First, we filter all documents that are similar to the current document using SimHash (fingerprint). See this part of the query listed above: … bit_count(r.simhash_text # l.simhash_text) < 10…
. We can adjust the threshold to grab more documents if we want and have wider search results, that will appear on the "second page". Thus, we ignore the majority of the database in further more complex processing, e.g. those documents that will have zero or close to zero similarity scores because they will have more difference between SimHashes.
Simhash is a locality-sensitive hashing mechanism (see documentation), that builds close or even identical hashes for similar documents. Counting bitwise XOR for bit strings is pretty fast operation, that’s why it performs quickly, and it depends only on the size of DB and is independent of the texts' length.
Another part of the query then operates with filtered part of the documents performing calculations of the asymmetric similarity scores between documents using DB extensions and stored functions that we created.
Asymmetric score here means that similarity measure between two documents is counted not just like distance (that is a symmetric measure, like Jaccard distance, Hamming distance or similarity in percents when diff(A, B) == diff(B, A)
), but as two values that represent how much each document similar to another. In this case diff(A, B) != diff(B, A)
.
With a symmetric score we can say that two documents have 93.5% similarity, and it works vice versa.
With an asymmetric score we can say that the difference between A and B
is 98.5% , while difference between B and A
is 65.2%.
It is very useful, if document A
contains almost full document B
inside, while B
is only a part of bigger A
.
The "Smlar" extension for PostgreSQL we have installed above is used to perform these calculations, and it is based on calculating cosine difference between arrays, while arrays representing each document are n-grams that are also stored in database and created with functions that we added.

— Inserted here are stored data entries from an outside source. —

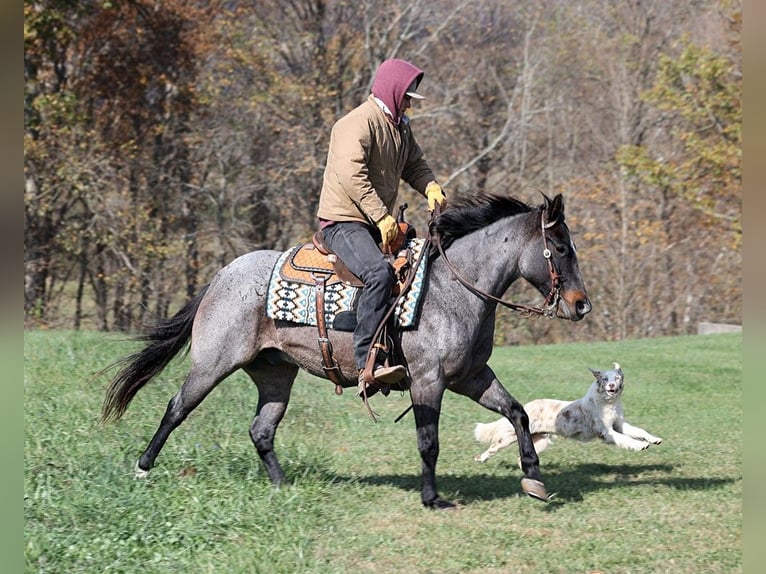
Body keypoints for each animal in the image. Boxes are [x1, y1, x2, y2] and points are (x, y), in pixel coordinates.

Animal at [102, 195, 592, 512]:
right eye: (560, 248)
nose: (581, 304)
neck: (451, 290)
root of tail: (222, 275)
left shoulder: (471, 377)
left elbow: (517, 412)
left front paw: (533, 476)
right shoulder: (428, 381)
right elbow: (428, 441)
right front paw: (432, 498)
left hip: (275, 375)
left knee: (261, 430)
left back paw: (282, 486)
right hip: (212, 365)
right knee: (176, 408)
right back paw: (143, 467)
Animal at [474, 366, 660, 466]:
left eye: (617, 377)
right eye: (605, 379)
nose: (612, 386)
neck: (608, 403)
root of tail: (527, 406)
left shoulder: (619, 424)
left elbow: (639, 431)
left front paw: (654, 439)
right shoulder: (607, 432)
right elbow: (626, 439)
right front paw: (640, 445)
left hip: (540, 441)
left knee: (520, 459)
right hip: (509, 438)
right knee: (493, 447)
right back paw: (480, 458)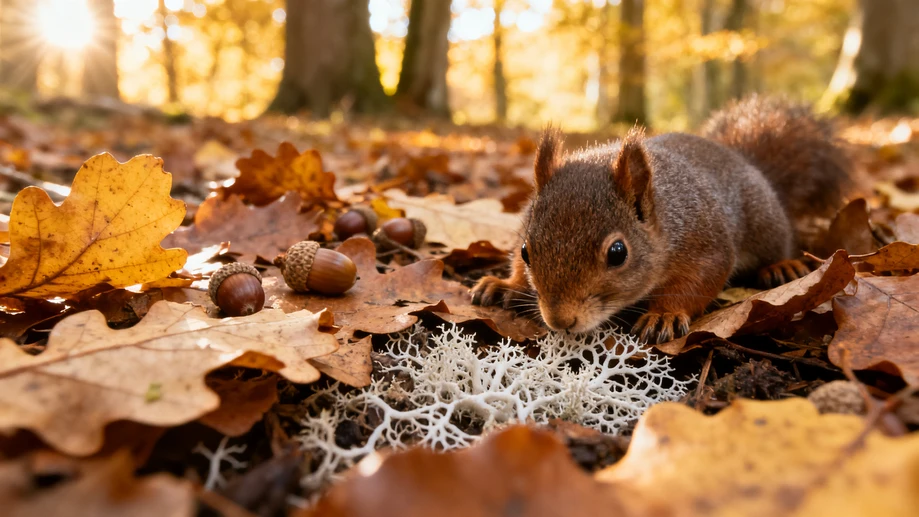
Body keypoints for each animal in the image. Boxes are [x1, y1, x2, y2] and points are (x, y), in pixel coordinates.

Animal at [471, 95, 852, 344]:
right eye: (525, 250)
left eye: (618, 253)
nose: (560, 320)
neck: (661, 217)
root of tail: (746, 162)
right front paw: (505, 284)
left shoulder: (704, 242)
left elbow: (699, 282)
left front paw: (663, 314)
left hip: (765, 223)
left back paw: (782, 266)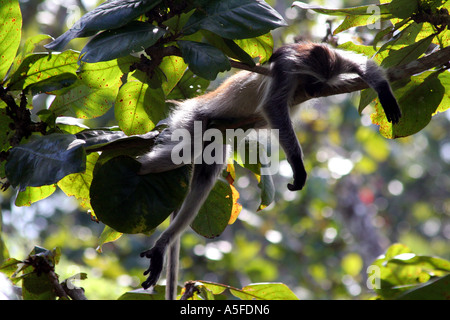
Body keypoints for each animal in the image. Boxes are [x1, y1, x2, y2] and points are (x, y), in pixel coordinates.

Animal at [137, 41, 400, 298]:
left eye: (321, 84)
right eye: (313, 81)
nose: (316, 91)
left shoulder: (333, 60)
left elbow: (361, 63)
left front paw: (385, 93)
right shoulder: (286, 70)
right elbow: (273, 107)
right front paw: (298, 167)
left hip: (215, 138)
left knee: (203, 178)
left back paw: (162, 245)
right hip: (192, 120)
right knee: (179, 154)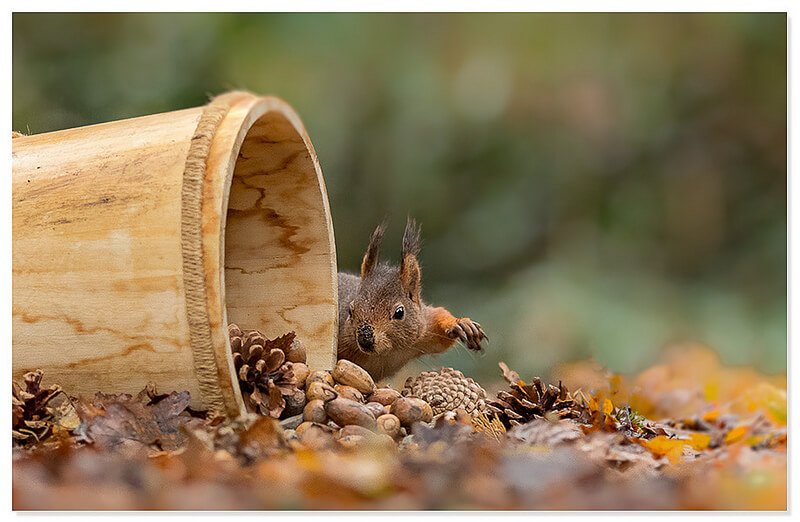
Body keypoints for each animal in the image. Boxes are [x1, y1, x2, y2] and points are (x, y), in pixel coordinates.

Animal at [337, 218, 488, 381]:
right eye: (350, 311)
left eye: (399, 312)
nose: (365, 339)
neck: (388, 351)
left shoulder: (425, 330)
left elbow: (442, 337)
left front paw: (459, 324)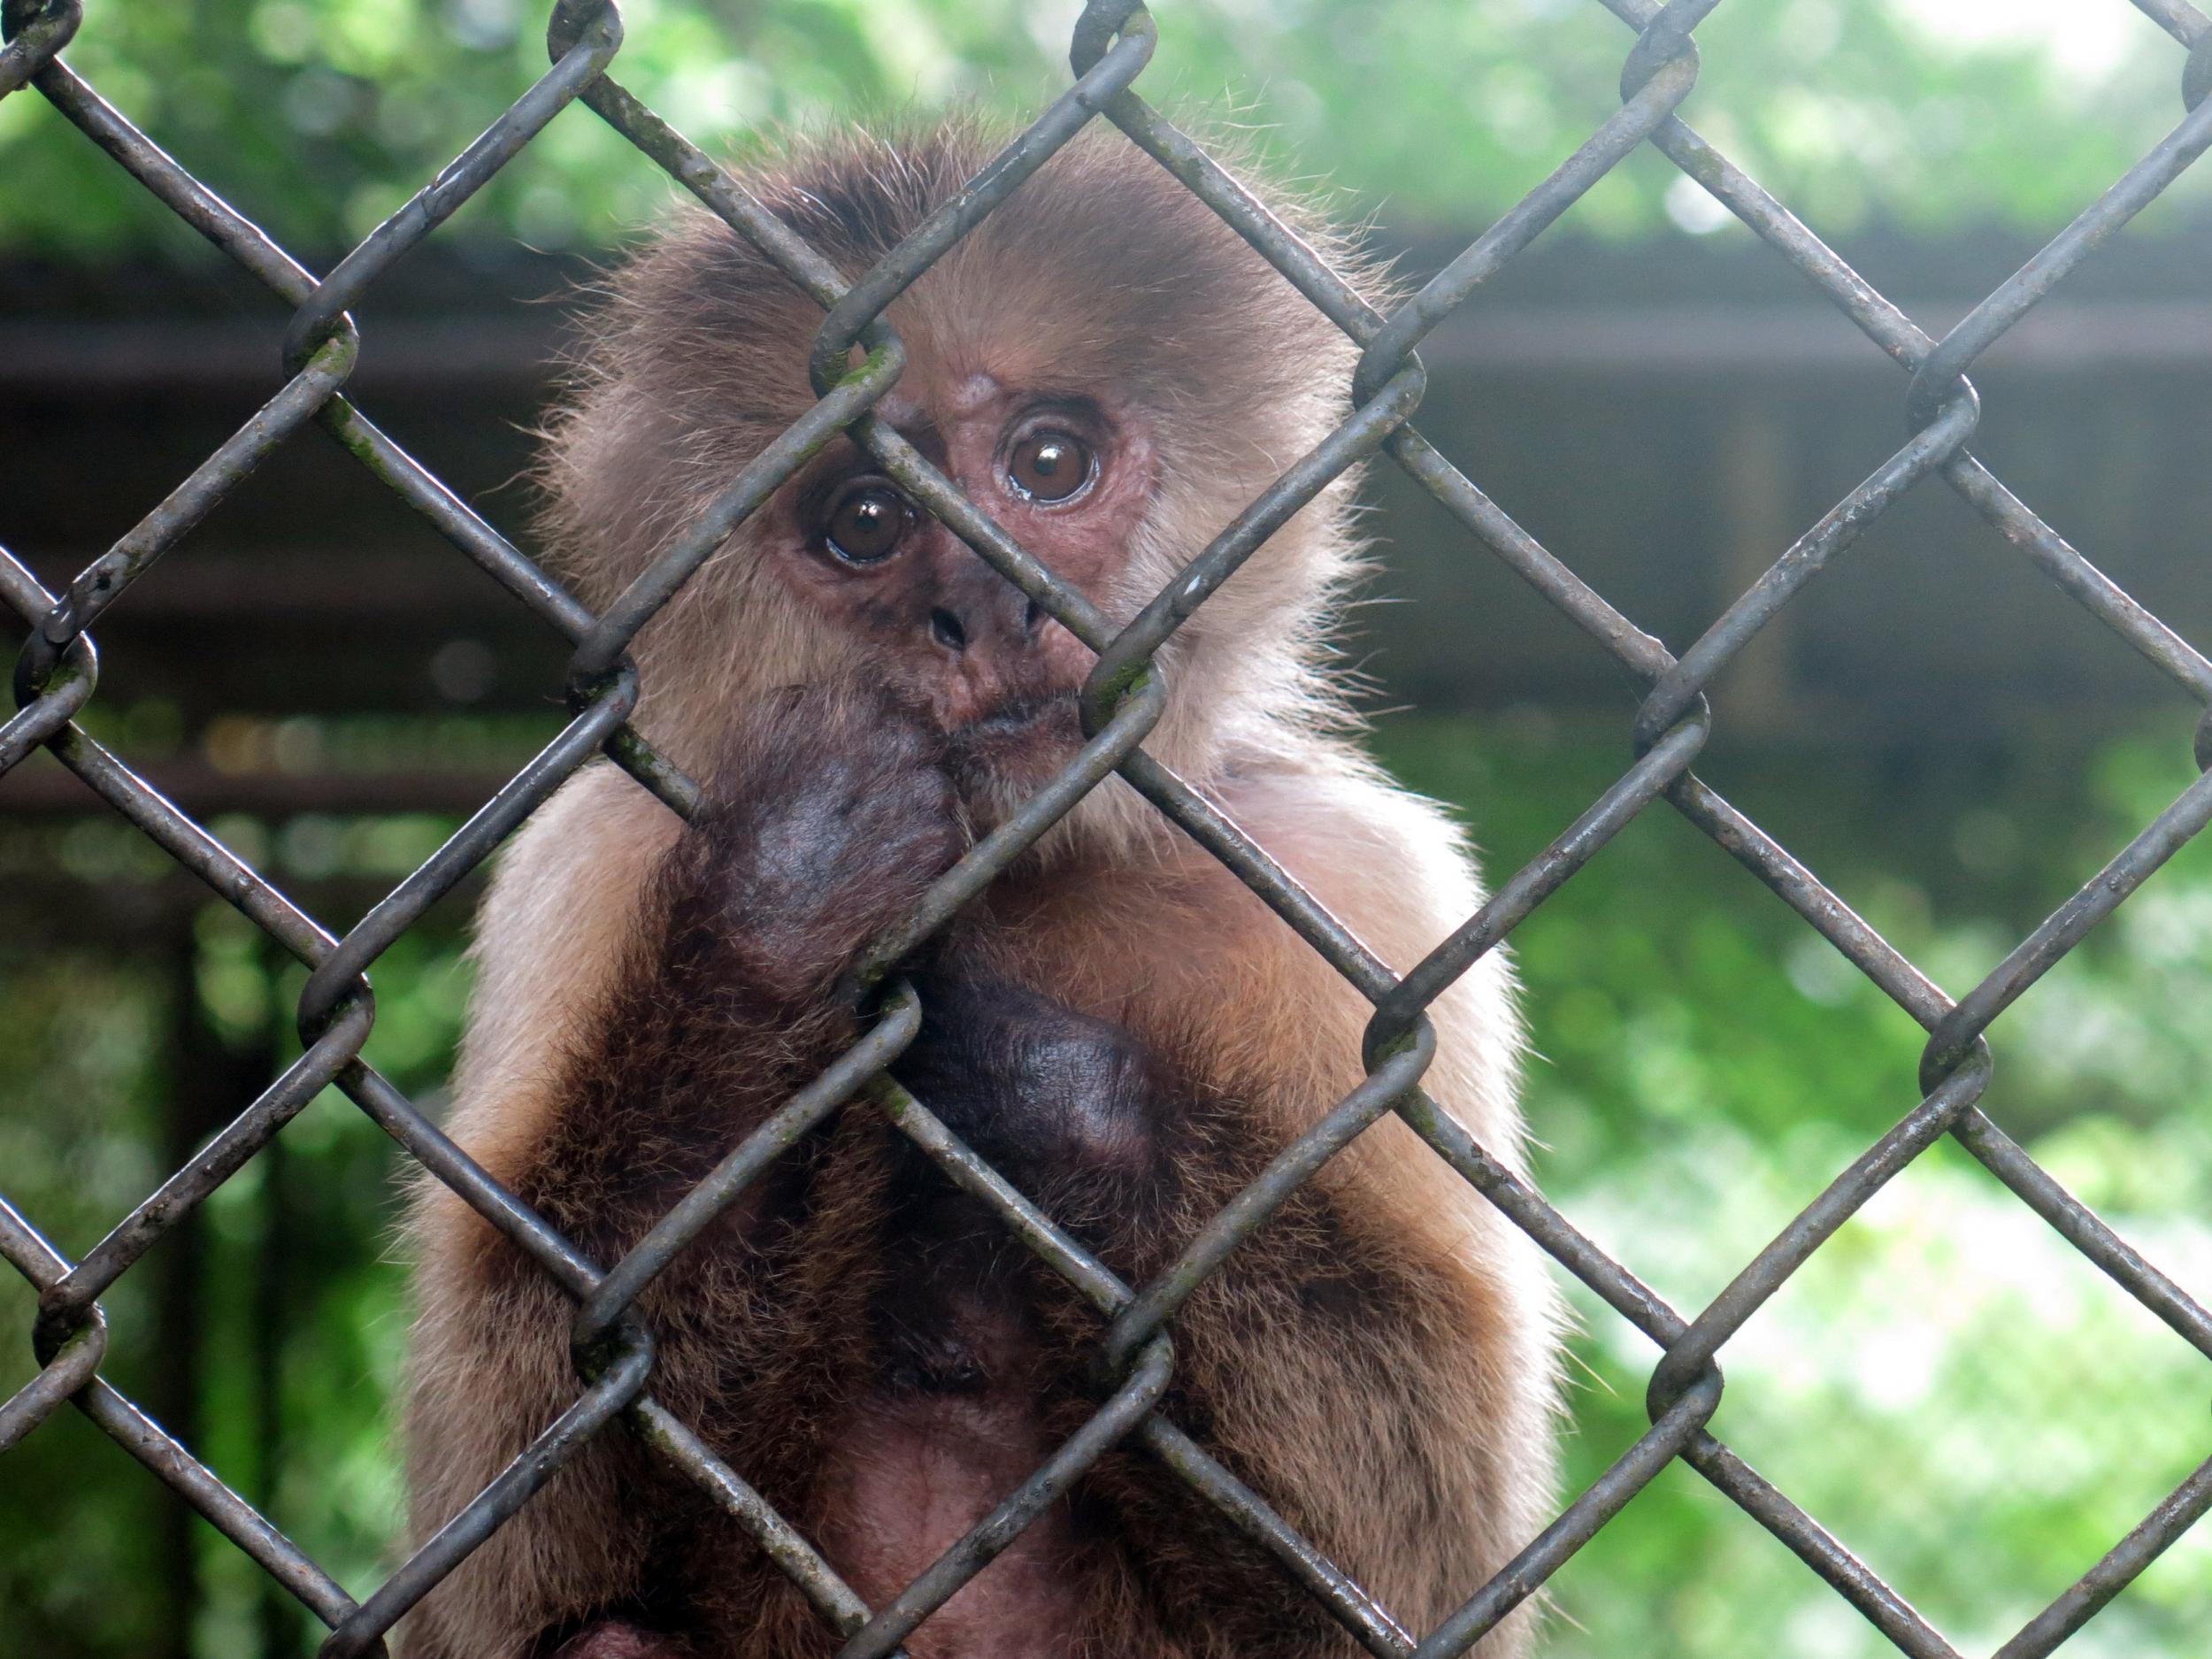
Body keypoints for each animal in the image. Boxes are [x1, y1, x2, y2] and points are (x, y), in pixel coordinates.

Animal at [403, 127, 1557, 1659]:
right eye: (868, 521)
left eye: (1047, 463)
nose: (981, 611)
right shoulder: (595, 848)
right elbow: (508, 1544)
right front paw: (787, 907)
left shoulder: (1363, 879)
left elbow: (1420, 1577)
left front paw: (1021, 1071)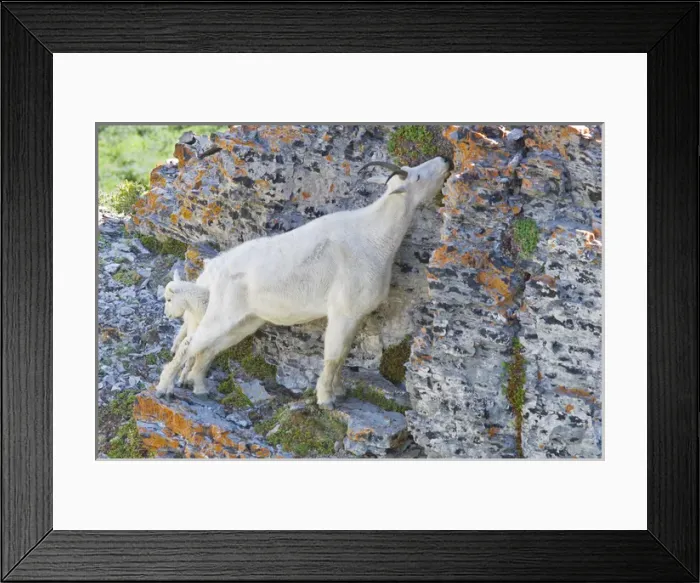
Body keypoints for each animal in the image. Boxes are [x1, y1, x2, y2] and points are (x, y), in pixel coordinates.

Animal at [155, 155, 453, 408]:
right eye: (416, 176)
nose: (446, 161)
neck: (375, 237)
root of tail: (212, 272)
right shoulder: (343, 311)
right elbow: (333, 356)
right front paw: (326, 400)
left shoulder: (355, 316)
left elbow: (343, 355)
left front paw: (339, 391)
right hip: (222, 313)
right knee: (189, 344)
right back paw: (164, 388)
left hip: (245, 321)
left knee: (208, 349)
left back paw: (200, 387)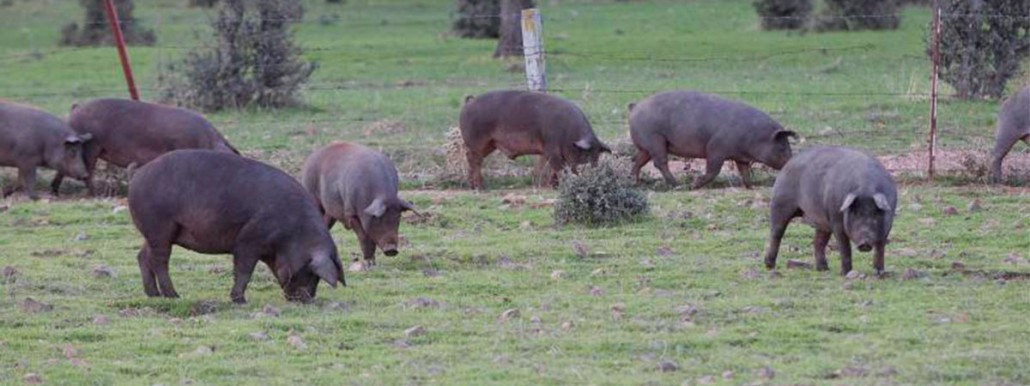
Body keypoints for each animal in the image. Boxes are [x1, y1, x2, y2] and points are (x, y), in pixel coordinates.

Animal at [128, 149, 344, 304]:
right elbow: (244, 271)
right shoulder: (248, 240)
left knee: (142, 256)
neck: (293, 235)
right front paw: (240, 301)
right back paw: (173, 295)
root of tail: (137, 177)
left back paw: (153, 294)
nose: (307, 300)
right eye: (311, 272)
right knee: (159, 260)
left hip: (154, 232)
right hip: (159, 226)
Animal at [461, 89, 609, 189]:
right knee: (474, 159)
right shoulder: (551, 148)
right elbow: (559, 169)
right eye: (585, 154)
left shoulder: (548, 151)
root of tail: (469, 102)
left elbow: (550, 169)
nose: (593, 171)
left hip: (491, 144)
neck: (570, 134)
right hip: (476, 141)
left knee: (471, 158)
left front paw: (550, 186)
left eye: (597, 156)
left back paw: (472, 186)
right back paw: (481, 188)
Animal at [626, 89, 795, 189]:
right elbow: (714, 170)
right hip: (655, 139)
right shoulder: (716, 148)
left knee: (638, 160)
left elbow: (744, 171)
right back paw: (678, 185)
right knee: (659, 162)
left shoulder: (741, 157)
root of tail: (635, 106)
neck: (754, 136)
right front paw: (695, 185)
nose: (791, 162)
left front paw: (750, 187)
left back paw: (633, 182)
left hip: (646, 146)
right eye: (782, 147)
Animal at [762, 146, 898, 275]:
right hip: (779, 202)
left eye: (875, 214)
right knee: (776, 233)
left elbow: (880, 248)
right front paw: (845, 273)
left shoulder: (887, 226)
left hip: (822, 222)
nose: (865, 243)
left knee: (818, 241)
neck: (866, 187)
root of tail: (788, 163)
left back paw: (823, 269)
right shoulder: (835, 219)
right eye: (855, 214)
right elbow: (844, 247)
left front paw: (879, 272)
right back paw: (769, 265)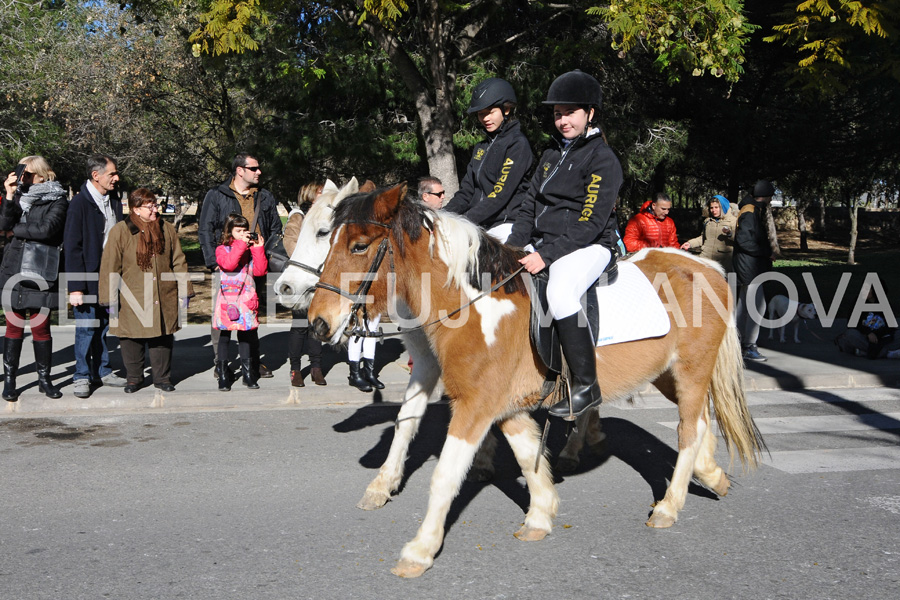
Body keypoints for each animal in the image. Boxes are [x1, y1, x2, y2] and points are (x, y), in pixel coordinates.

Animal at [310, 183, 768, 576]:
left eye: (359, 246)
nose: (317, 323)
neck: (476, 306)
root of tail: (706, 266)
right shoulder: (502, 404)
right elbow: (527, 454)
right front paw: (540, 515)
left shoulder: (475, 405)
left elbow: (445, 476)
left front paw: (419, 550)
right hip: (667, 376)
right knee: (703, 421)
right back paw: (711, 475)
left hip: (691, 370)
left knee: (688, 429)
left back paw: (670, 506)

It is worth mentioning that storing n-grams of each text takes additional space in DB, since it creates significant redundancy of the data we store. The alternative is to perform calculations with each text on the Python side that will take more time especially with long texts.
Thus storing n-grams in DB is a compromise between space and speed, and we choose speed.
Once we want to integrate this complex approach into any project here is the RoadMap:
-
Update env with new dependencies
-
Perform DB modifications:
-
alter existing tables to store additional fields for simhash values and ngrams
-
add required DB extensions and functions
-
-
Fill these new fields for existing entities with calculated simhash values, n-grams etc.
-
Add indexes for newly created and updated fields. IMPORTANT! Indexes should be created only after all new columns were already filled. Otherwise, creating index on the empty table before bulk data was already added will lead to the fact that with every insert index must be updated and populating table with thousands of new values will take much longer time.
-
Add calculating of simhashes, n-grams and other required fields into the workflow where new data is created and added to the database. Single insert with rebuilding index doesn’t take much more time against bulk insertion
-
Integrate search query described here into search request processing.
As an alternative for point 5 (calculating simhashes and other fields) in order to not conflict with the code of the existing project, we can add another procedure (task) to the existing pipeline of creating/saving/processing new data in our storage, which will update required fields for newly created DB instances as a separate process.